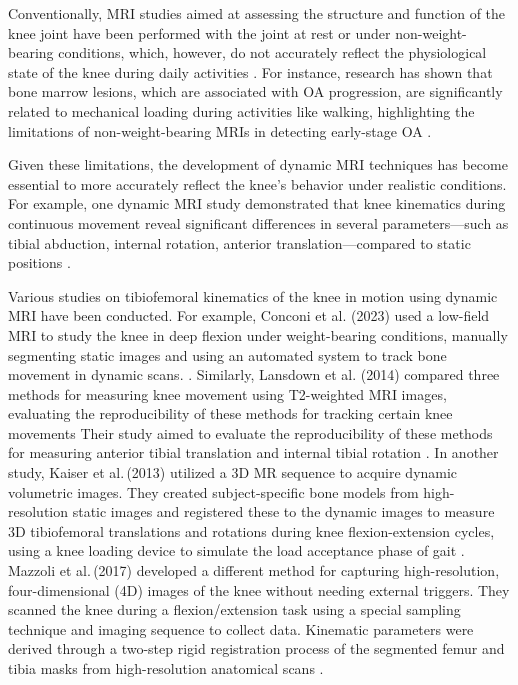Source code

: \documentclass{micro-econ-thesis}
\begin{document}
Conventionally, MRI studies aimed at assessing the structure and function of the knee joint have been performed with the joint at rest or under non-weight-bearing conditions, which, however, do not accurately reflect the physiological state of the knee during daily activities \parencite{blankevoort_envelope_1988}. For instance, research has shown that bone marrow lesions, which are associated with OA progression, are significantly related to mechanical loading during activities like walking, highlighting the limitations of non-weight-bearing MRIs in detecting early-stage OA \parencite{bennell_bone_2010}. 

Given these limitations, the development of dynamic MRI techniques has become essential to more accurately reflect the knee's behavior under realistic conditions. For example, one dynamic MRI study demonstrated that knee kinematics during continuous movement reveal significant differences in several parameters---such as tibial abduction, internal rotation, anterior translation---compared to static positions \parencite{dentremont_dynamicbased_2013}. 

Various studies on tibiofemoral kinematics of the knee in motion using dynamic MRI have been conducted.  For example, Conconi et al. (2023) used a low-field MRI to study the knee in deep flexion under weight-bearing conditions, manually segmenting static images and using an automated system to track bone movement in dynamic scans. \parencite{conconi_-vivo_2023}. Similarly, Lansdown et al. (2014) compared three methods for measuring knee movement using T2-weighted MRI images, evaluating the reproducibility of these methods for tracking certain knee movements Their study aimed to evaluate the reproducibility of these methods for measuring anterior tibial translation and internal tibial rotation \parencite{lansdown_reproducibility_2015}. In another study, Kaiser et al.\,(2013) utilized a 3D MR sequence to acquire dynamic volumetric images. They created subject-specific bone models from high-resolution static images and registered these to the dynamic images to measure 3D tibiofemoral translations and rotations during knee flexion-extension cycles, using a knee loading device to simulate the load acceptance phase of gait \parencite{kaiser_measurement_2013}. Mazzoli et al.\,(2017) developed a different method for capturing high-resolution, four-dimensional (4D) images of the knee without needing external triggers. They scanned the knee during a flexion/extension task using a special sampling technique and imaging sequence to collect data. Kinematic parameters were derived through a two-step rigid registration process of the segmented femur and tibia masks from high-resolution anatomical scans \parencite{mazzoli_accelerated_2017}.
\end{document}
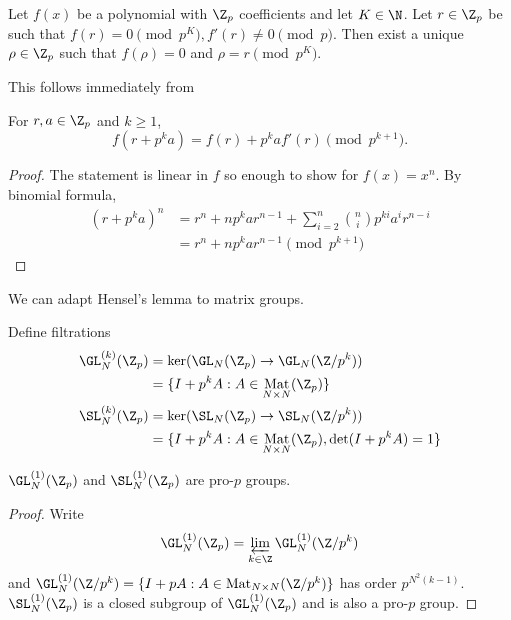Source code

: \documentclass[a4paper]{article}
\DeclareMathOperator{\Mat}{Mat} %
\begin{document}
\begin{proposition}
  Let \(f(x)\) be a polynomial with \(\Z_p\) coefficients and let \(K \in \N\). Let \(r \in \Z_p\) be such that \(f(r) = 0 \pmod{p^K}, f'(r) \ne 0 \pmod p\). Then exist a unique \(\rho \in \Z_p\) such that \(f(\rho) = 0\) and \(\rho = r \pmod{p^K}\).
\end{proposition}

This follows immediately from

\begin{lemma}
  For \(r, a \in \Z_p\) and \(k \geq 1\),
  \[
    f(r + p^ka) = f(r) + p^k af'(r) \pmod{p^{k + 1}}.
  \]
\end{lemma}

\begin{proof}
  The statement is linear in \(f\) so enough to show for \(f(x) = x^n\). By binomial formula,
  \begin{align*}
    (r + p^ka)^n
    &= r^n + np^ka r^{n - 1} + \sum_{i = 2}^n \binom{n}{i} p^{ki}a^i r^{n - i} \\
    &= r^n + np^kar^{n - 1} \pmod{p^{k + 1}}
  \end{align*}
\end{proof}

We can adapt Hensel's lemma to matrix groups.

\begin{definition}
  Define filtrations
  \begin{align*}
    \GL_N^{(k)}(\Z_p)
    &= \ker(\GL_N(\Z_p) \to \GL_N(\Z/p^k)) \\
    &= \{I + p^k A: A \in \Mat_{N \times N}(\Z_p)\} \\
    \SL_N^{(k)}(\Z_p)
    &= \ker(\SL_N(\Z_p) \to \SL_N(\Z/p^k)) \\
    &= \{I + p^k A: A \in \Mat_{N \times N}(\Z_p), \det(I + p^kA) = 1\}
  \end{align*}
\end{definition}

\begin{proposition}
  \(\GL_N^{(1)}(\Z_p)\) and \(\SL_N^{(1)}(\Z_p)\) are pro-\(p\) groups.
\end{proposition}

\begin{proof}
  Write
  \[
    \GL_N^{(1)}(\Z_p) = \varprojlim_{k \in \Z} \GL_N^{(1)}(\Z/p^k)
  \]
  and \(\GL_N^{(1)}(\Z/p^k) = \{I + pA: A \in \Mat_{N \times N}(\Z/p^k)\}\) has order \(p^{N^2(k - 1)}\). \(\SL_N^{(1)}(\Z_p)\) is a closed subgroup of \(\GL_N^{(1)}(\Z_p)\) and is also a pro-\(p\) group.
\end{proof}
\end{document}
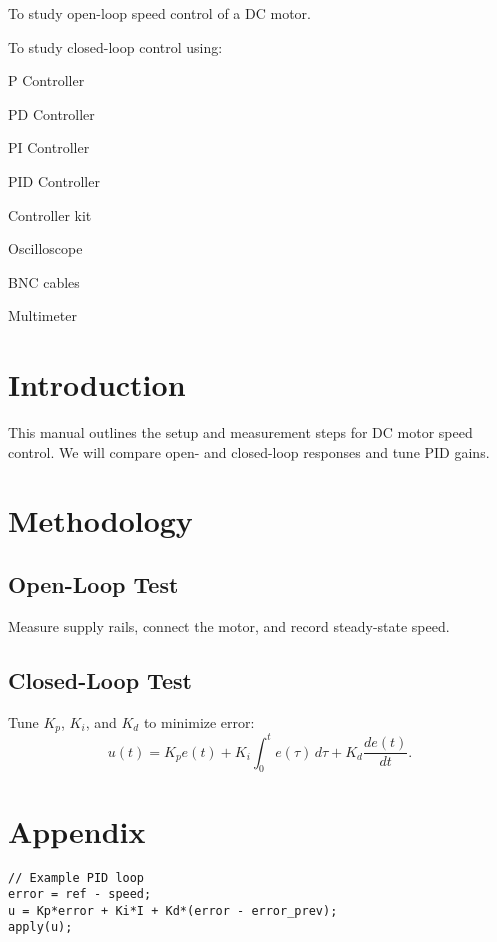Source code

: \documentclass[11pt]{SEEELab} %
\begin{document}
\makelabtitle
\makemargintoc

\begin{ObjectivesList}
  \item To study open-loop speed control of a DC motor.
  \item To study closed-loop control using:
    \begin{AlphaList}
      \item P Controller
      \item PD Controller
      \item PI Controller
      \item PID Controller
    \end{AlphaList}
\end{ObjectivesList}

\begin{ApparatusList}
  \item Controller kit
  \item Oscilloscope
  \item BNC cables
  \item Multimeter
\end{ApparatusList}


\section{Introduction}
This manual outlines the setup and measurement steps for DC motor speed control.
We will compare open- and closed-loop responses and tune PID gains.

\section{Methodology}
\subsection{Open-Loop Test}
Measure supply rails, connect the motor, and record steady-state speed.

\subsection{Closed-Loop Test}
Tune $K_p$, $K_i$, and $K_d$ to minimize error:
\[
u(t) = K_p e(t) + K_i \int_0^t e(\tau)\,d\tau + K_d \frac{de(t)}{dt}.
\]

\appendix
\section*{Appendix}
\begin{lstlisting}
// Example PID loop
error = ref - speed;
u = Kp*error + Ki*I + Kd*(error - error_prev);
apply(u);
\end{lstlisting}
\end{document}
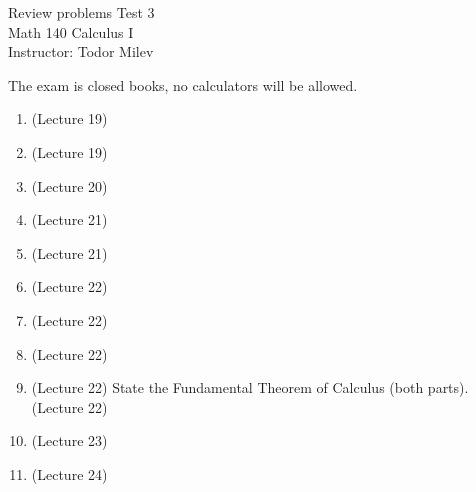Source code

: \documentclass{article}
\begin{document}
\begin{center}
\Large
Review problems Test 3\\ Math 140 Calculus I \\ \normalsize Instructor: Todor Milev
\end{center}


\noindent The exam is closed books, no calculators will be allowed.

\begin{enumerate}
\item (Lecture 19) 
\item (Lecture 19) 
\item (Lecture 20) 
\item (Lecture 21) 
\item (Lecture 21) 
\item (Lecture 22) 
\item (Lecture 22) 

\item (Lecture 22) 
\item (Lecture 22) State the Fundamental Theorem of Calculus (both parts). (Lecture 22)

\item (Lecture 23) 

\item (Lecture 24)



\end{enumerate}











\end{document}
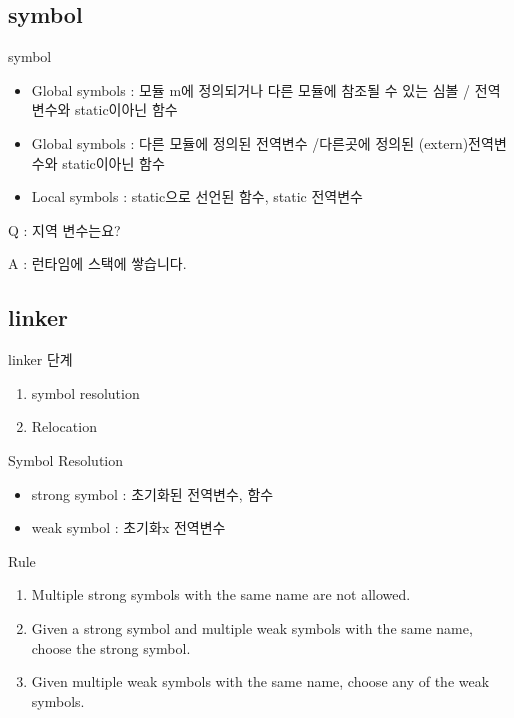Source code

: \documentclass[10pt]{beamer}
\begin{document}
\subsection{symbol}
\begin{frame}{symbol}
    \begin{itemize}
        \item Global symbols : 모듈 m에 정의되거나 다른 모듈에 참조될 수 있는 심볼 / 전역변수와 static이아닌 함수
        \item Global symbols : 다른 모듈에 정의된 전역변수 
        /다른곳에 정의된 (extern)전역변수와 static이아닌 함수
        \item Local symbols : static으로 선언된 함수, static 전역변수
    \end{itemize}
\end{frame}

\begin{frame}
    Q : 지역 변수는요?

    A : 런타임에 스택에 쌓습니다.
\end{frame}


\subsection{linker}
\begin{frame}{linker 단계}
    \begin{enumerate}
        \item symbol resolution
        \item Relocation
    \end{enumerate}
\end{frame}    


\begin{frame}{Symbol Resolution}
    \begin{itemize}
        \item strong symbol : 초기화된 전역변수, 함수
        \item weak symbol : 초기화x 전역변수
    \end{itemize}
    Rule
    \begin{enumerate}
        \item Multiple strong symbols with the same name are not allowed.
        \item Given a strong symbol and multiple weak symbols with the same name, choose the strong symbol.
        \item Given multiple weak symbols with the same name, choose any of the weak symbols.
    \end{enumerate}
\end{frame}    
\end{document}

• • • •

__EXERCISE OBJECTIVE__. Where a picture appears, skip it; repeat everything else in the data exactly.

__RESULT FOR THIS TASK__.
Source code

: \documentclass{micro-econ-thesis}
\begin{document}
Conventionally, MRI studies aimed at assessing the structure and function of the knee joint have been performed with the joint at rest or under non-weight-bearing conditions, which, however, do not accurately reflect the physiological state of the knee during daily activities \parencite{blankevoort_envelope_1988}. For instance, research has shown that bone marrow lesions, which are associated with OA progression, are significantly related to mechanical loading during activities like walking, highlighting the limitations of non-weight-bearing MRIs in detecting early-stage OA \parencite{bennell_bone_2010}. 

Given these limitations, the development of dynamic MRI techniques has become essential to more accurately reflect the knee's behavior under realistic conditions. For example, one dynamic MRI study demonstrated that knee kinematics during continuous movement reveal significant differences in several parameters---such as tibial abduction, internal rotation, anterior translation---compared to static positions \parencite{dentremont_dynamicbased_2013}. 

Various studies on tibiofemoral kinematics of the knee in motion using dynamic MRI have been conducted.  For example, Conconi et al. (2023) used a low-field MRI to study the knee in deep flexion under weight-bearing conditions, manually segmenting static images and using an automated system to track bone movement in dynamic scans. \parencite{conconi_-vivo_2023}. Similarly, Lansdown et al. (2014) compared three methods for measuring knee movement using T2-weighted MRI images, evaluating the reproducibility of these methods for tracking certain knee movements Their study aimed to evaluate the reproducibility of these methods for measuring anterior tibial translation and internal tibial rotation \parencite{lansdown_reproducibility_2015}. In another study, Kaiser et al.\,(2013) utilized a 3D MR sequence to acquire dynamic volumetric images. They created subject-specific bone models from high-resolution static images and registered these to the dynamic images to measure 3D tibiofemoral translations and rotations during knee flexion-extension cycles, using a knee loading device to simulate the load acceptance phase of gait \parencite{kaiser_measurement_2013}. Mazzoli et al.\,(2017) developed a different method for capturing high-resolution, four-dimensional (4D) images of the knee without needing external triggers. They scanned the knee during a flexion/extension task using a special sampling technique and imaging sequence to collect data. Kinematic parameters were derived through a two-step rigid registration process of the segmented femur and tibia masks from high-resolution anatomical scans \parencite{mazzoli_accelerated_2017}.
\end{document}
Source code

: \documentclass[a4paper]{article}
\DeclareMathOperator{\Mat}{Mat} %
\begin{document}
\begin{proposition}
  Let \(f(x)\) be a polynomial with \(\Z_p\) coefficients and let \(K \in \N\). Let \(r \in \Z_p\) be such that \(f(r) = 0 \pmod{p^K}, f'(r) \ne 0 \pmod p\). Then exist a unique \(\rho \in \Z_p\) such that \(f(\rho) = 0\) and \(\rho = r \pmod{p^K}\).
\end{proposition}

This follows immediately from

\begin{lemma}
  For \(r, a \in \Z_p\) and \(k \geq 1\),
  \[
    f(r + p^ka) = f(r) + p^k af'(r) \pmod{p^{k + 1}}.
  \]
\end{lemma}

\begin{proof}
  The statement is linear in \(f\) so enough to show for \(f(x) = x^n\). By binomial formula,
  \begin{align*}
    (r + p^ka)^n
    &= r^n + np^ka r^{n - 1} + \sum_{i = 2}^n \binom{n}{i} p^{ki}a^i r^{n - i} \\
    &= r^n + np^kar^{n - 1} \pmod{p^{k + 1}}
  \end{align*}
\end{proof}

We can adapt Hensel's lemma to matrix groups.

\begin{definition}
  Define filtrations
  \begin{align*}
    \GL_N^{(k)}(\Z_p)
    &= \ker(\GL_N(\Z_p) \to \GL_N(\Z/p^k)) \\
    &= \{I + p^k A: A \in \Mat_{N \times N}(\Z_p)\} \\
    \SL_N^{(k)}(\Z_p)
    &= \ker(\SL_N(\Z_p) \to \SL_N(\Z/p^k)) \\
    &= \{I + p^k A: A \in \Mat_{N \times N}(\Z_p), \det(I + p^kA) = 1\}
  \end{align*}
\end{definition}

\begin{proposition}
  \(\GL_N^{(1)}(\Z_p)\) and \(\SL_N^{(1)}(\Z_p)\) are pro-\(p\) groups.
\end{proposition}

\begin{proof}
  Write
  \[
    \GL_N^{(1)}(\Z_p) = \varprojlim_{k \in \Z} \GL_N^{(1)}(\Z/p^k)
  \]
  and \(\GL_N^{(1)}(\Z/p^k) = \{I + pA: A \in \Mat_{N \times N}(\Z/p^k)\}\) has order \(p^{N^2(k - 1)}\). \(\SL_N^{(1)}(\Z_p)\) is a closed subgroup of \(\GL_N^{(1)}(\Z_p)\) and is also a pro-\(p\) group.
\end{proof}
\end{document}
Source code

: \documentclass[11pt]{SEEELab} %
\begin{document}
\makelabtitle
\makemargintoc

\begin{ObjectivesList}
  \item To study open-loop speed control of a DC motor.
  \item To study closed-loop control using:
    \begin{AlphaList}
      \item P Controller
      \item PD Controller
      \item PI Controller
      \item PID Controller
    \end{AlphaList}
\end{ObjectivesList}

\begin{ApparatusList}
  \item Controller kit
  \item Oscilloscope
  \item BNC cables
  \item Multimeter
\end{ApparatusList}


\section{Introduction}
This manual outlines the setup and measurement steps for DC motor speed control.
We will compare open- and closed-loop responses and tune PID gains.

\section{Methodology}
\subsection{Open-Loop Test}
Measure supply rails, connect the motor, and record steady-state speed.

\subsection{Closed-Loop Test}
Tune $K_p$, $K_i$, and $K_d$ to minimize error:
\[
u(t) = K_p e(t) + K_i \int_0^t e(\tau)\,d\tau + K_d \frac{de(t)}{dt}.
\]

\appendix
\section*{Appendix}
\begin{lstlisting}
// Example PID loop
error = ref - speed;
u = Kp*error + Ki*I + Kd*(error - error_prev);
apply(u);
\end{lstlisting}
\end{document}
Source code

: \documentclass{article}
\begin{document}
\begin{center}
\Large
Review problems Test 3\\ Math 140 Calculus I \\ \normalsize Instructor: Todor Milev
\end{center}


\noindent The exam is closed books, no calculators will be allowed.

\begin{enumerate}
\item (Lecture 19) 
\item (Lecture 19) 
\item (Lecture 20) 
\item (Lecture 21) 
\item (Lecture 21) 
\item (Lecture 22) 
\item (Lecture 22) 

\item (Lecture 22) 
\item (Lecture 22) State the Fundamental Theorem of Calculus (both parts). (Lecture 22)

\item (Lecture 23) 

\item (Lecture 24)



\end{enumerate}











\end{document}
Source code

: \documentclass[10pt]{beamer}
\begin{document}
\subsection{symbol}
\begin{frame}{symbol}
    \begin{itemize}
        \item Global symbols : 모듈 m에 정의되거나 다른 모듈에 참조될 수 있는 심볼 / 전역변수와 static이아닌 함수
        \item Global symbols : 다른 모듈에 정의된 전역변수 
        /다른곳에 정의된 (extern)전역변수와 static이아닌 함수
        \item Local symbols : static으로 선언된 함수, static 전역변수
    \end{itemize}
\end{frame}

\begin{frame}
    Q : 지역 변수는요?

    A : 런타임에 스택에 쌓습니다.
\end{frame}


\subsection{linker}
\begin{frame}{linker 단계}
    \begin{enumerate}
        \item symbol resolution
        \item Relocation
    \end{enumerate}
\end{frame}    


\begin{frame}{Symbol Resolution}
    \begin{itemize}
        \item strong symbol : 초기화된 전역변수, 함수
        \item weak symbol : 초기화x 전역변수
    \end{itemize}
    Rule
    \begin{enumerate}
        \item Multiple strong symbols with the same name are not allowed.
        \item Given a strong symbol and multiple weak symbols with the same name, choose the strong symbol.
        \item Given multiple weak symbols with the same name, choose any of the weak symbols.
    \end{enumerate}
\end{frame}    
\end{document}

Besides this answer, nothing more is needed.